Problem requirements >>
Take every line in the entries that includes the word "index" and copy it.

Data to process >>
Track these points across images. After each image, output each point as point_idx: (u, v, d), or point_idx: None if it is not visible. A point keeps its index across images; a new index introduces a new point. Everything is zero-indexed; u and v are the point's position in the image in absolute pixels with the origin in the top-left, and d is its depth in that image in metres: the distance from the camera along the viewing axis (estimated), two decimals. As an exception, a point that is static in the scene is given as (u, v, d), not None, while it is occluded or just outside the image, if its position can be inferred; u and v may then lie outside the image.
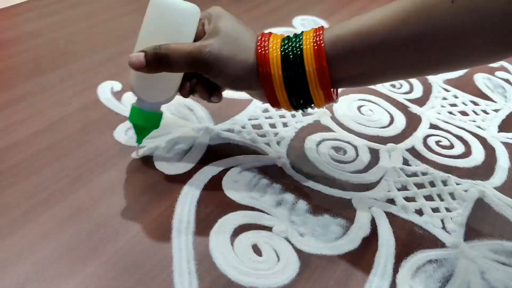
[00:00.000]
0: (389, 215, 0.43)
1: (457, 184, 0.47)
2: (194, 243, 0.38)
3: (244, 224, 0.40)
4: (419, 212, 0.44)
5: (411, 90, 0.63)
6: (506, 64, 0.72)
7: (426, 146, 0.53)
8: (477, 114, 0.60)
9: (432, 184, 0.47)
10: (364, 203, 0.44)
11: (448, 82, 0.65)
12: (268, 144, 0.49)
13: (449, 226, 0.43)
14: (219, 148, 0.48)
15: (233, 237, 0.39)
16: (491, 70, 0.70)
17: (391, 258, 0.39)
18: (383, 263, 0.38)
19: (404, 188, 0.46)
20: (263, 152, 0.48)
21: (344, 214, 0.42)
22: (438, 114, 0.59)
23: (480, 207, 0.45)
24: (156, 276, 0.35)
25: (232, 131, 0.50)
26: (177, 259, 0.36)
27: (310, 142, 0.50)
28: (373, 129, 0.54)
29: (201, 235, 0.38)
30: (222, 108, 0.53)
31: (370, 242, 0.40)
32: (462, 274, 0.39)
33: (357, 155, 0.50)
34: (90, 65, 0.58)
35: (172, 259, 0.36)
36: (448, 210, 0.44)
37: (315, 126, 0.53)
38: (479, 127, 0.57)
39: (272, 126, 0.52)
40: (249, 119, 0.52)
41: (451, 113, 0.59)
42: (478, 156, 0.52)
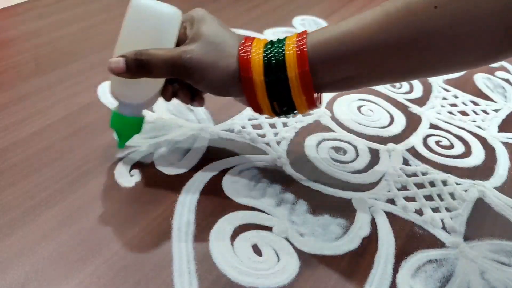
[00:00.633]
0: (389, 215, 0.43)
1: (457, 184, 0.47)
2: (194, 243, 0.38)
3: (244, 224, 0.40)
4: (419, 212, 0.44)
5: (411, 90, 0.63)
6: (506, 64, 0.72)
7: (426, 146, 0.53)
8: (477, 114, 0.60)
9: (432, 184, 0.47)
10: (364, 203, 0.44)
11: (448, 82, 0.65)
12: (268, 144, 0.49)
13: (449, 226, 0.43)
14: (219, 148, 0.48)
15: (233, 237, 0.39)
16: (491, 70, 0.70)
17: (391, 258, 0.39)
18: (383, 263, 0.38)
19: (404, 188, 0.46)
20: (263, 152, 0.48)
21: (344, 214, 0.42)
22: (438, 114, 0.59)
23: (480, 207, 0.45)
24: (156, 276, 0.35)
25: (232, 131, 0.50)
26: (177, 259, 0.36)
27: (310, 142, 0.50)
28: (373, 129, 0.54)
29: (201, 235, 0.38)
30: (222, 108, 0.53)
31: (370, 242, 0.40)
32: (462, 274, 0.39)
33: (357, 155, 0.50)
34: (90, 65, 0.58)
35: (172, 259, 0.36)
36: (448, 210, 0.44)
37: (315, 126, 0.53)
38: (479, 127, 0.57)
39: (272, 126, 0.52)
40: (249, 119, 0.52)
41: (451, 113, 0.59)
42: (478, 156, 0.52)
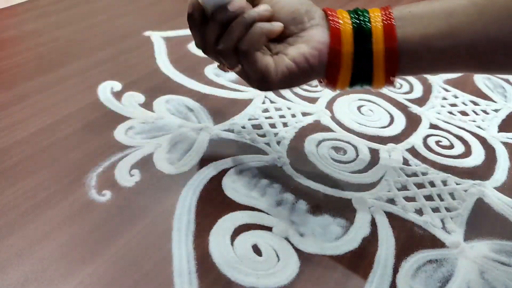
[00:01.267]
0: (389, 215, 0.43)
1: (457, 184, 0.47)
2: (194, 243, 0.38)
3: (244, 224, 0.40)
4: (419, 212, 0.44)
5: (411, 90, 0.63)
6: (506, 64, 0.72)
7: (426, 146, 0.53)
8: (477, 114, 0.60)
9: (432, 184, 0.47)
10: (364, 203, 0.44)
11: (448, 82, 0.65)
12: (268, 144, 0.49)
13: (449, 226, 0.43)
14: (219, 148, 0.48)
15: (233, 237, 0.39)
16: (491, 70, 0.70)
17: (391, 258, 0.39)
18: (383, 263, 0.38)
19: (404, 188, 0.46)
20: (263, 152, 0.48)
21: (344, 214, 0.42)
22: (438, 114, 0.59)
23: (480, 207, 0.45)
24: (156, 276, 0.35)
25: (232, 131, 0.50)
26: (177, 259, 0.36)
27: (310, 142, 0.50)
28: (373, 129, 0.54)
29: (201, 235, 0.38)
30: (222, 108, 0.53)
31: (370, 242, 0.40)
32: (462, 274, 0.39)
33: (357, 155, 0.50)
34: (90, 65, 0.58)
35: (172, 259, 0.36)
36: (448, 210, 0.44)
37: (315, 126, 0.53)
38: (479, 127, 0.57)
39: (272, 126, 0.52)
40: (249, 119, 0.52)
41: (451, 113, 0.59)
42: (478, 156, 0.52)
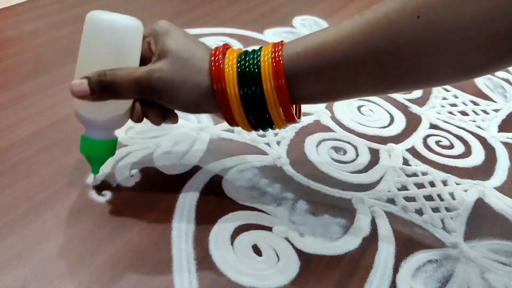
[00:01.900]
0: (389, 215, 0.43)
1: (457, 184, 0.47)
2: (194, 243, 0.38)
3: (244, 224, 0.40)
4: (419, 212, 0.44)
5: (411, 90, 0.63)
6: (506, 64, 0.72)
7: (426, 146, 0.53)
8: (477, 114, 0.60)
9: (432, 184, 0.47)
10: (364, 203, 0.44)
11: (448, 82, 0.65)
12: (268, 144, 0.49)
13: (449, 226, 0.43)
14: (219, 148, 0.48)
15: (233, 237, 0.39)
16: (491, 70, 0.70)
17: (391, 258, 0.39)
18: (383, 263, 0.38)
19: (404, 188, 0.46)
20: (263, 152, 0.48)
21: (344, 214, 0.42)
22: (438, 114, 0.59)
23: (480, 207, 0.45)
24: (156, 276, 0.35)
25: (232, 131, 0.50)
26: (177, 259, 0.36)
27: (310, 142, 0.50)
28: (373, 129, 0.54)
29: (201, 235, 0.38)
30: (222, 108, 0.53)
31: (370, 242, 0.40)
32: (462, 274, 0.39)
33: (357, 155, 0.50)
34: (90, 65, 0.58)
35: (172, 259, 0.36)
36: (448, 210, 0.44)
37: (315, 126, 0.53)
38: (479, 127, 0.57)
39: (272, 126, 0.52)
40: (249, 119, 0.52)
41: (451, 113, 0.59)
42: (478, 156, 0.52)
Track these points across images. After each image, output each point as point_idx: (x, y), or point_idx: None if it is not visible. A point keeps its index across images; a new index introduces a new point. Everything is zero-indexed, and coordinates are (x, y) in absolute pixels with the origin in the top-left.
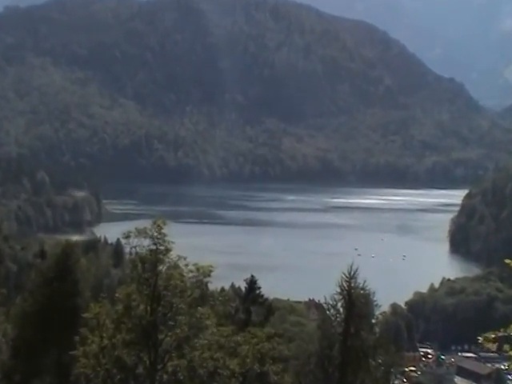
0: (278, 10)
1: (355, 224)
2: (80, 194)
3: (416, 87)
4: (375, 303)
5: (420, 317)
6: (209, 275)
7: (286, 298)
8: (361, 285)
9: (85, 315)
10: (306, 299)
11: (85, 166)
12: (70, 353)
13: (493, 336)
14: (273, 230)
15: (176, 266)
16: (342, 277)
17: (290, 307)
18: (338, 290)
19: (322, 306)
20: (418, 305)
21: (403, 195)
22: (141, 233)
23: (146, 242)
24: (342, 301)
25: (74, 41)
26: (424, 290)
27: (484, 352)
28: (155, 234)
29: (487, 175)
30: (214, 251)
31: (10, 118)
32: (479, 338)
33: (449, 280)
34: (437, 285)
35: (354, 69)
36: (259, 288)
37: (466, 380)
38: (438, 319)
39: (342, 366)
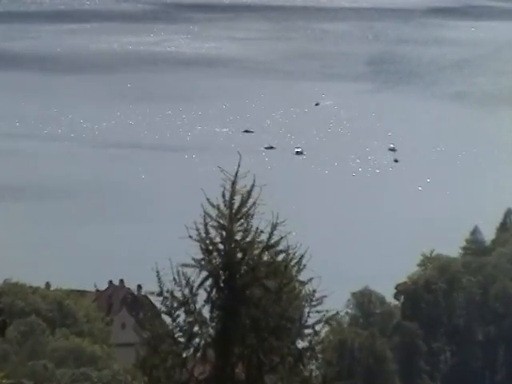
0: None
1: (238, 56)
2: None
3: None
4: (312, 288)
5: (437, 326)
6: None
7: (42, 284)
8: (275, 239)
9: None
10: (103, 286)
11: None
12: None
13: None
14: None
15: None
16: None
17: (58, 309)
18: (200, 256)
19: (151, 307)
20: (429, 292)
21: None
22: None
23: None
24: (212, 284)
25: None
26: (449, 249)
27: None
28: None
29: None
30: None
31: None
32: None
33: None
34: (489, 235)
35: None
36: None
37: None
38: (492, 334)
39: None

Solution >>
Track these points across images. After each image, output each point as point_idx: (u, v, d), or point_idx: None if it is not visible. A point keeps its index across images; a new index introduces a new point. Everything is zero-indexed; u and v are the point's position in the image in absolute pixels with the origin in the top-left, and d is its depth in that image in metres: the distance from the camera along the viewing axis (estimated), two decimals. As an exception, a point that is static in the scene is given as (u, v, d), not None, while it is occluded or just outside the image, if its position can be inferred; u and v may then lie outside the image.
Track these points across images. After each image, output each point as point_idx: (x, y), or point_idx: None if it is not visible. A point keeps its index across images; a new index introduces a new point. Everything is zero-indexed, and coordinates are (x, y) in absolute pixels with the origin in the top-left.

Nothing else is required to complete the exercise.